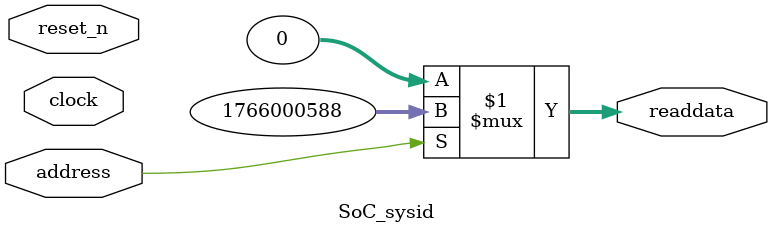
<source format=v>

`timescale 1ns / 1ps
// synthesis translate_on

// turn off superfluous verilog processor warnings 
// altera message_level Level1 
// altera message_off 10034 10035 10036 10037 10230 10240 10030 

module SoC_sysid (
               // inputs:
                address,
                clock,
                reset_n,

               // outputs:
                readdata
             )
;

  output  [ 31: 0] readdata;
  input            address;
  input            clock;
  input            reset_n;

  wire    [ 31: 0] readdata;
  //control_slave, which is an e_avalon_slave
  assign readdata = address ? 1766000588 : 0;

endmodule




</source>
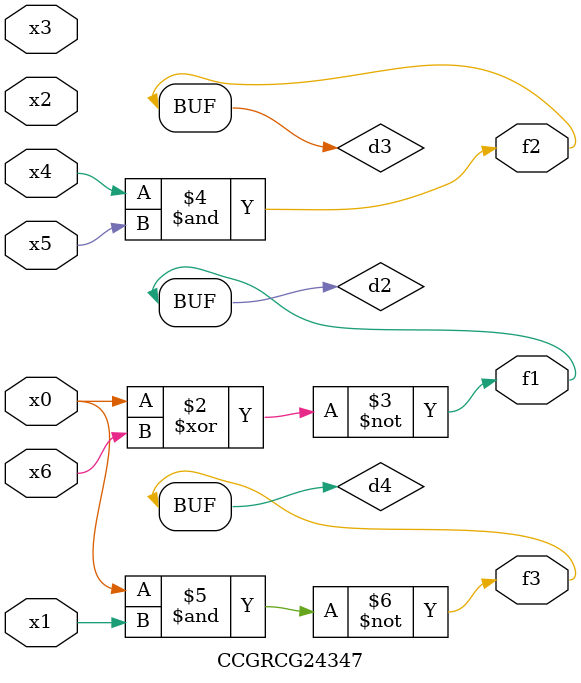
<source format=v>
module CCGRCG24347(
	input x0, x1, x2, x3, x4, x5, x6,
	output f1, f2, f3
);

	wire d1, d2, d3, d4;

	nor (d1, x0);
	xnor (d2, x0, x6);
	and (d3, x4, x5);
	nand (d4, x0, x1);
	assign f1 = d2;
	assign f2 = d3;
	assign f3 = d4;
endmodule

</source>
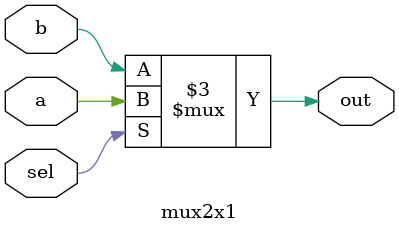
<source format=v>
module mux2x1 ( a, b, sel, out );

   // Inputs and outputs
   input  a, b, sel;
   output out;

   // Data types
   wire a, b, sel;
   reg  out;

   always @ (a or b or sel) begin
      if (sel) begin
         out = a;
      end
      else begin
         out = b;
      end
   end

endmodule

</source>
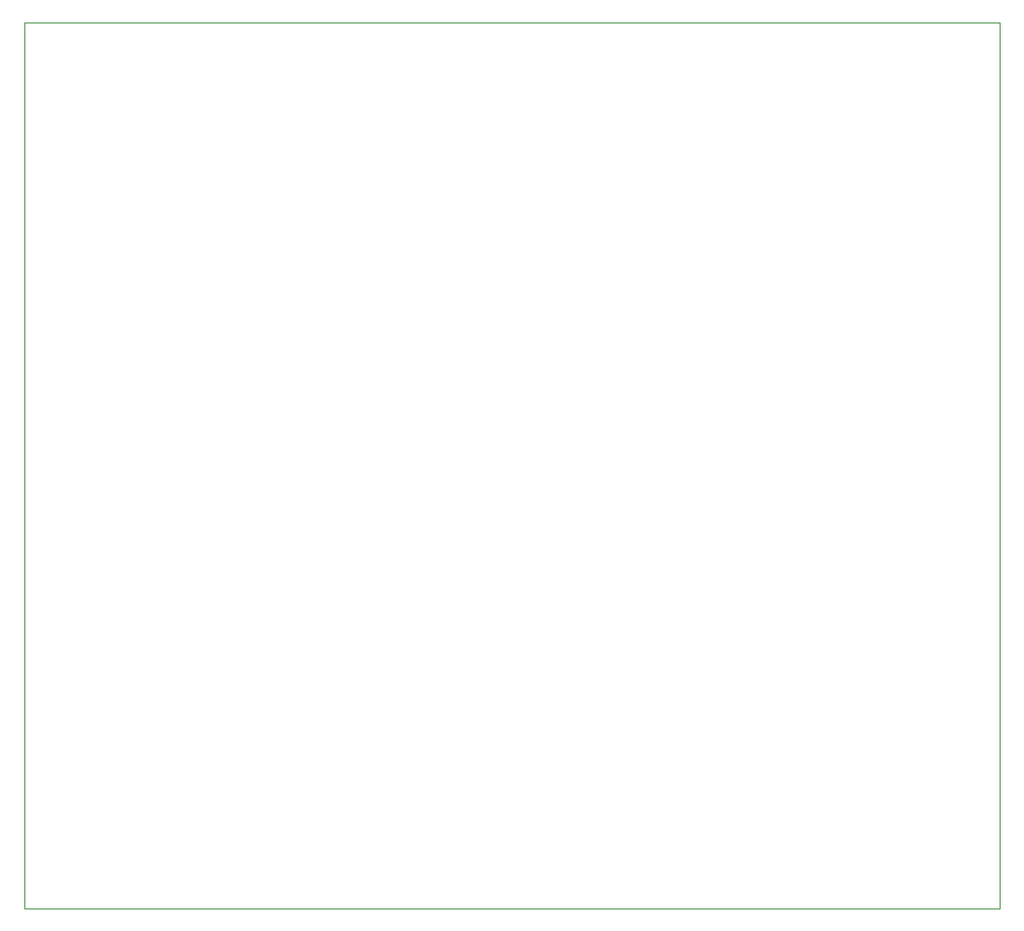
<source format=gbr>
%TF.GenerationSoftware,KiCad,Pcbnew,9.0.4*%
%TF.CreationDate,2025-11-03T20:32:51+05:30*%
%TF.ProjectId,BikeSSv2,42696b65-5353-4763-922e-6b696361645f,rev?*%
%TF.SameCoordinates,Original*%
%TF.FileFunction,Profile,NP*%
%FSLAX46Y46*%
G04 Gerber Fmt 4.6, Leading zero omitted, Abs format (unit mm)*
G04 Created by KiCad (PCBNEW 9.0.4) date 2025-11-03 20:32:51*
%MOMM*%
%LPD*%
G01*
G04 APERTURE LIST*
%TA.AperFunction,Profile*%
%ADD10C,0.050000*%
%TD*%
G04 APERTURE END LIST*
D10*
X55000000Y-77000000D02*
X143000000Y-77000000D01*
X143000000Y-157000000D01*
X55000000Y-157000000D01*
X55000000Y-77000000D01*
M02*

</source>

---

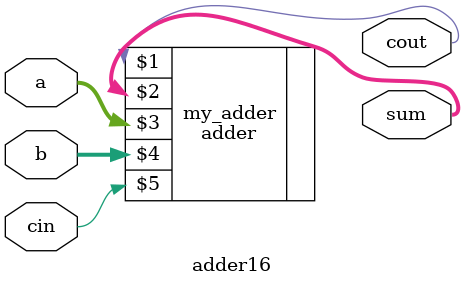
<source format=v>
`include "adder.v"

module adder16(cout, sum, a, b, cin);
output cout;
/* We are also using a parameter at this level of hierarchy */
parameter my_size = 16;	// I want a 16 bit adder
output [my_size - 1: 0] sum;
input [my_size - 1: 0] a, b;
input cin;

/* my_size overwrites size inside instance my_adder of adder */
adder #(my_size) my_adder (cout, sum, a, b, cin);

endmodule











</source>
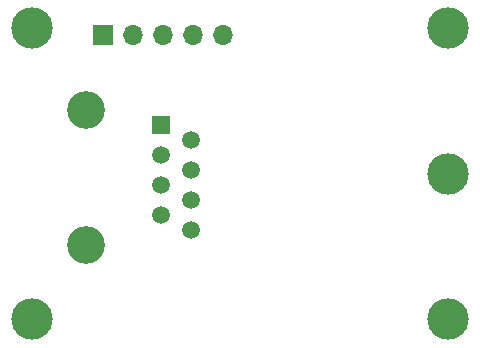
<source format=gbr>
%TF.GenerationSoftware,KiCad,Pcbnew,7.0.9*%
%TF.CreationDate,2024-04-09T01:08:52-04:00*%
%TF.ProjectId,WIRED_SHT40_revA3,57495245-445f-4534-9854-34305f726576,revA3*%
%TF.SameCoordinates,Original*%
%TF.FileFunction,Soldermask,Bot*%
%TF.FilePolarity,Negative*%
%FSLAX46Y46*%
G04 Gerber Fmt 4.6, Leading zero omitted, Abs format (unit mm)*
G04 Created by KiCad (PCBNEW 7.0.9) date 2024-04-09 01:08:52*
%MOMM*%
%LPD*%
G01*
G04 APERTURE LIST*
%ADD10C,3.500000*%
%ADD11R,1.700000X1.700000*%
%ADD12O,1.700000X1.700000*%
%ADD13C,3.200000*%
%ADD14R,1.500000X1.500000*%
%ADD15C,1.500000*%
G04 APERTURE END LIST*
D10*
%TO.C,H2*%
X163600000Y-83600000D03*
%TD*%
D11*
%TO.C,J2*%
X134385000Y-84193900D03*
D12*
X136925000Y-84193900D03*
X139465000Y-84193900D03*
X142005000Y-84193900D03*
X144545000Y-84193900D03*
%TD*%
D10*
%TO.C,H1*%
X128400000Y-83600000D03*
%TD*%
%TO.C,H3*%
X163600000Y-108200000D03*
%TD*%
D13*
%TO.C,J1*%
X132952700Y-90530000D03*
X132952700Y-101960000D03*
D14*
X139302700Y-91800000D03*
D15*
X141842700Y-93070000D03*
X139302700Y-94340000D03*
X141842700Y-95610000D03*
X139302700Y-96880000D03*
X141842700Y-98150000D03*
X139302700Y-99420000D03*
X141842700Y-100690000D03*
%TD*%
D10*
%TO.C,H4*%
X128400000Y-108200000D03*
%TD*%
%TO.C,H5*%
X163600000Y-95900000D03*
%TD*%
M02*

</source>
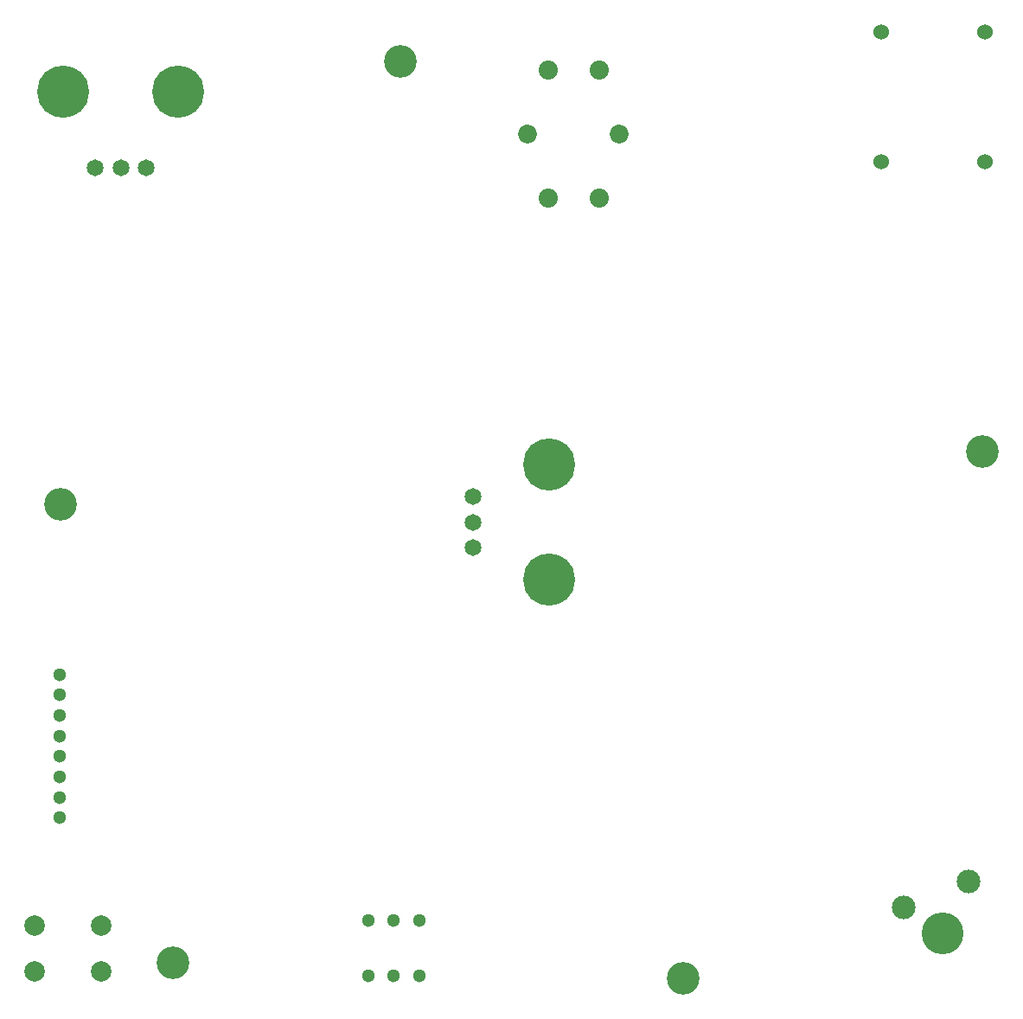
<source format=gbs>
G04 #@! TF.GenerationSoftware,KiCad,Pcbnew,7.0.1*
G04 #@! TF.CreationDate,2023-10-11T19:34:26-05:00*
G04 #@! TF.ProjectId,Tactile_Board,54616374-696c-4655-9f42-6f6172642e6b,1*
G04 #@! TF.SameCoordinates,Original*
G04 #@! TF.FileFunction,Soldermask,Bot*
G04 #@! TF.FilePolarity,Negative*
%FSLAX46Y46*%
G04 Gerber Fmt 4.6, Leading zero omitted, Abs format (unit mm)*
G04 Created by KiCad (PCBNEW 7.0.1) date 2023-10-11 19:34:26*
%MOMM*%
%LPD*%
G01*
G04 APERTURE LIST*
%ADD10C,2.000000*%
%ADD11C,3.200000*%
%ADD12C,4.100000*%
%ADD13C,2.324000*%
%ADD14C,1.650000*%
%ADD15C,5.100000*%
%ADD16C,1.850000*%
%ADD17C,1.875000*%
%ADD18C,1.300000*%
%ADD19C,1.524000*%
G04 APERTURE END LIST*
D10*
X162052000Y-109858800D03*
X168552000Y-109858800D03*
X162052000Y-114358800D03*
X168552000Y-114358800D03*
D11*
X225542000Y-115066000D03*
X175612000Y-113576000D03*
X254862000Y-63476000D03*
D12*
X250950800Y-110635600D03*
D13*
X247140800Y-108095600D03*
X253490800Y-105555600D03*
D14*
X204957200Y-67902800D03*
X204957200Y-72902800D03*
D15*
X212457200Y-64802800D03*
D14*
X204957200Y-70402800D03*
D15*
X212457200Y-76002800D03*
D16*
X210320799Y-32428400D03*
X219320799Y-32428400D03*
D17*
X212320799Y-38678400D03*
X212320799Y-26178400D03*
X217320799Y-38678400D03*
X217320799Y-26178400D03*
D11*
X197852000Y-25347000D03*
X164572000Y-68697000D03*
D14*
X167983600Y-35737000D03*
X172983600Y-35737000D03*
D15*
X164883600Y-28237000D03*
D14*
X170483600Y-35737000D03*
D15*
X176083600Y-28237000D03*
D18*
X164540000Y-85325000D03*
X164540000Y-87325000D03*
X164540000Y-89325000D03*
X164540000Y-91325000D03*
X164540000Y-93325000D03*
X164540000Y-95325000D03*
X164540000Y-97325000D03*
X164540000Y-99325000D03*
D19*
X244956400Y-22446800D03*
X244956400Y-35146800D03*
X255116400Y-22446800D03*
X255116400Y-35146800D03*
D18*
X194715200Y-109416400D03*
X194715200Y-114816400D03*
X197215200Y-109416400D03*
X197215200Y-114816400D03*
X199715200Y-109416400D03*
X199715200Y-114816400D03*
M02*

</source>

> Task directions: With no other words, state how many lines above hold the word "Negative".

> Answer: 2